▸ TASK TO COMPLETE
Reproduce the entries word for word but drop every picture.

»»

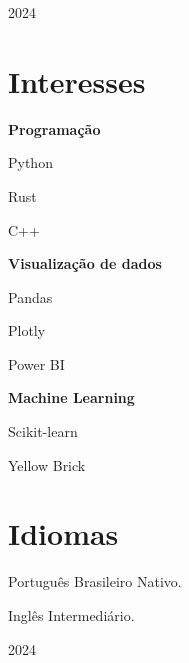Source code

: \documentclass[12pt]{article}
\newcommand{\cvsection}[1]{\section*{\rmfamily#1}}
\begin{document}
\vfill
\begin{center}
    \Large 2024
\end{center}

\newpage
\indent

\cvsection{Interesses}
\indent

{\large

\textbf{Programação}

\hspace{2em}Python

\hspace{2em}Rust

\hspace{2em}C++

\textbf{Visualização de dados}

\hspace{2em}Pandas

\hspace{2em}Plotly

\hspace{2em}Power BI

\textbf{Machine Learning}

\hspace{2em}Scikit-learn

\hspace{2em}Yellow Brick



}

\indent
\cvsection{Idiomas}
\indent

{\large

Português Brasileiro Nativo.

Inglês Intermediário.

}

\vfill
\begin{center}
    \Large 2024
\end{center}
\end{document}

««

▸ EXERCISE ANSWER
Source code

: \documentclass[12pt]{article}
\newcommand{\cvsection}[1]{\section*{\rmfamily#1}}
\begin{document}
\vfill
\begin{center}
    \Large 2024
\end{center}

\newpage
\indent

\cvsection{Interesses}
\indent

{\large

\textbf{Programação}

\hspace{2em}Python

\hspace{2em}Rust

\hspace{2em}C++

\textbf{Visualização de dados}

\hspace{2em}Pandas

\hspace{2em}Plotly

\hspace{2em}Power BI

\textbf{Machine Learning}

\hspace{2em}Scikit-learn

\hspace{2em}Yellow Brick



}

\indent
\cvsection{Idiomas}
\indent

{\large

Português Brasileiro Nativo.

Inglês Intermediário.

}

\vfill
\begin{center}
    \Large 2024
\end{center}
\end{document}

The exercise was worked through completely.